Directed by Sergio Castellitto, starring Sergio Castellitto, Penélope Cruz, Claudia Gerini, Marco Giallini and Elena Perino.

Screenwriter-director and star Sergio Castellitto's second directorial outing is about letting go when you're not sure you want to or can. Based on the book written by Castellitto's wife Margaret Mazzantini, 'Don't Move' is watchable, but not spectacular.

Timoteo (Castellitto) is a surgeon who finds himself in the agonising position of watching others operate on his beloved daughter Angela (Perino) after she suffers head trauma as a result of falling off her motorbike. As he waits to hear if his child has made it through surgery, he's reminded of a woman he had an affair with before Angela was born and he begins to reminisce.
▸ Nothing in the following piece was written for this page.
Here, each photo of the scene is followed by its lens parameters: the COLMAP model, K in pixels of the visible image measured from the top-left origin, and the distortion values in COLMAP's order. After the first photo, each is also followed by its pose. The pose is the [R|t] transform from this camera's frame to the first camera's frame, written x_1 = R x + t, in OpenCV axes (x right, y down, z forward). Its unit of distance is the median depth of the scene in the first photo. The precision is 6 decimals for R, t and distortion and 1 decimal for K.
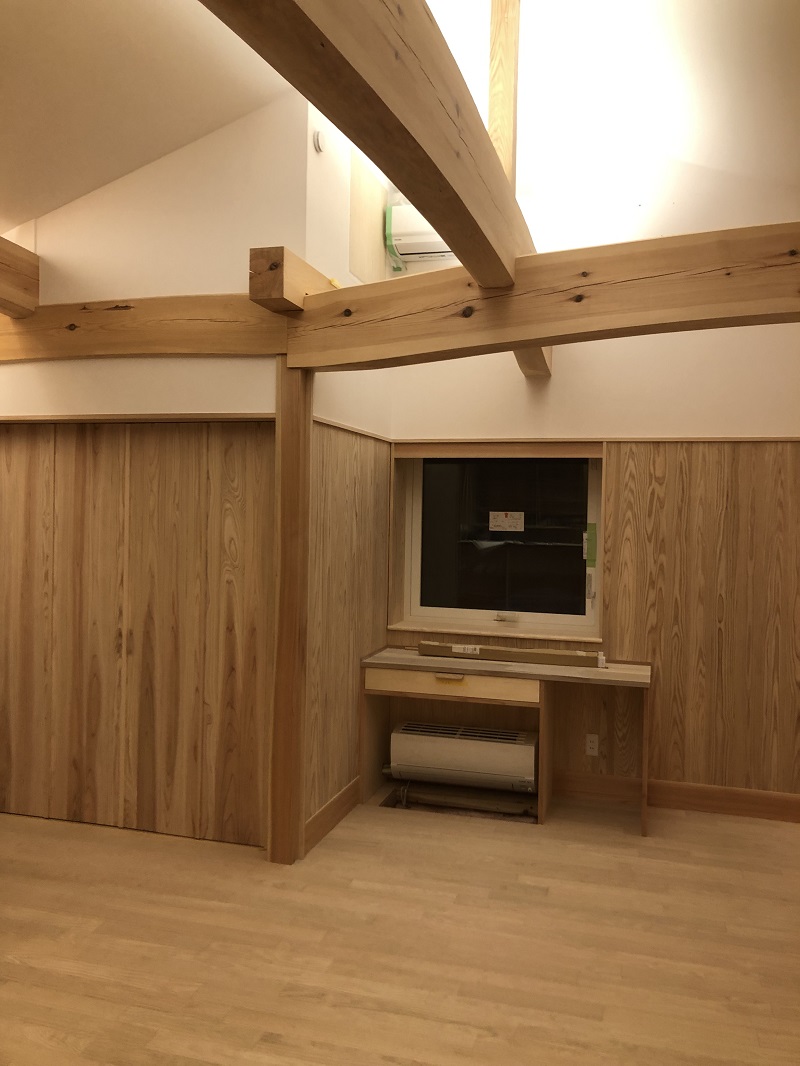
lens RADIAL K [[877.2, 0, 405.4], [0, 877.2, 531.4], [0, 0, 1]] dist [0.010142, 0.008787]
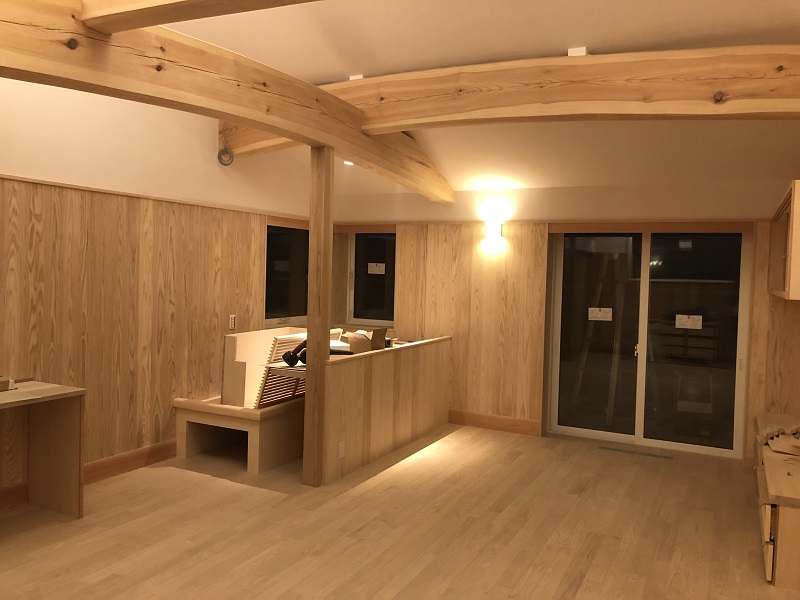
lens RADIAL K [[658.3, 0, 403.4], [0, 658.3, 302.8], [0, 0, 1]] dist [0.010142, 0.008787]
pose [[0.183700, -0.062632, 0.980985, -0.472442], [-0.006930, 0.997861, 0.065007, -0.006748], [-0.982958, -0.018740, 0.182873, 0.375682]]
He met Italia (Cruz) while waiting for a mechanic to fix his car and after a violent beginning, they began a relationship and fell in love. Timoteo decided to leave his wife Elsa (Gerini) for Italia. The film explores the consequences of that decision, the nature of Timoteo's own choices and the situations imposed on him.
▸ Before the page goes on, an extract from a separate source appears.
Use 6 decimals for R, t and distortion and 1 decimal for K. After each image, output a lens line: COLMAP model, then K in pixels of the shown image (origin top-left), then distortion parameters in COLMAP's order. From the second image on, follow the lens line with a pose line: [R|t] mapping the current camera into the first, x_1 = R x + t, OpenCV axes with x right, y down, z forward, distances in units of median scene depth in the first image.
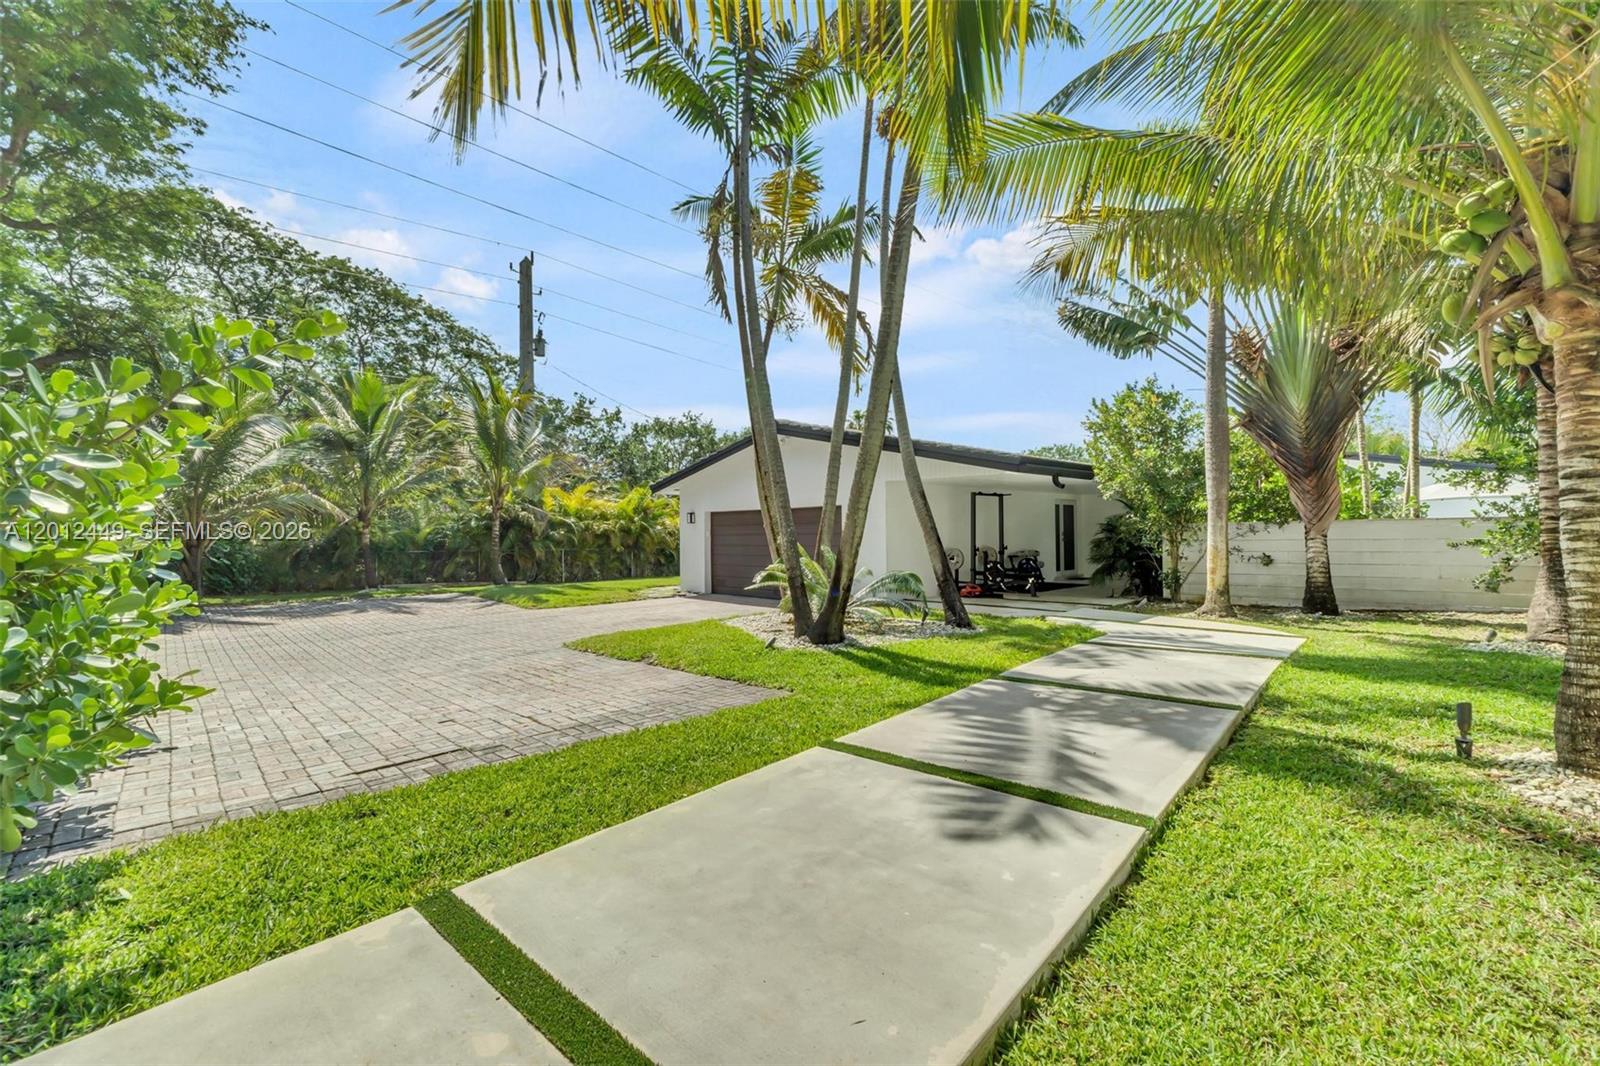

Initially, Timoteo is not a likeable person. He's a quiet man, given to violent outbursts, but when he meets Italia, he softens and opens up. As events spiral out of his control, we see him desperately trying to cling to happiness and ultimately investing it in his daughter.

Castellitto makes a moody and mysterious Timoteo but its Cruz who excels as the disturbed and damaged Italia. She happily eschews her sophisticated glamour to play a character whose mystery is attractive even if her appearance is somewhat dowdy.

As a study in the cruelty of circumstance and actions 'Don't Move' works reasonably well, but it needed more plot to really engage the audience.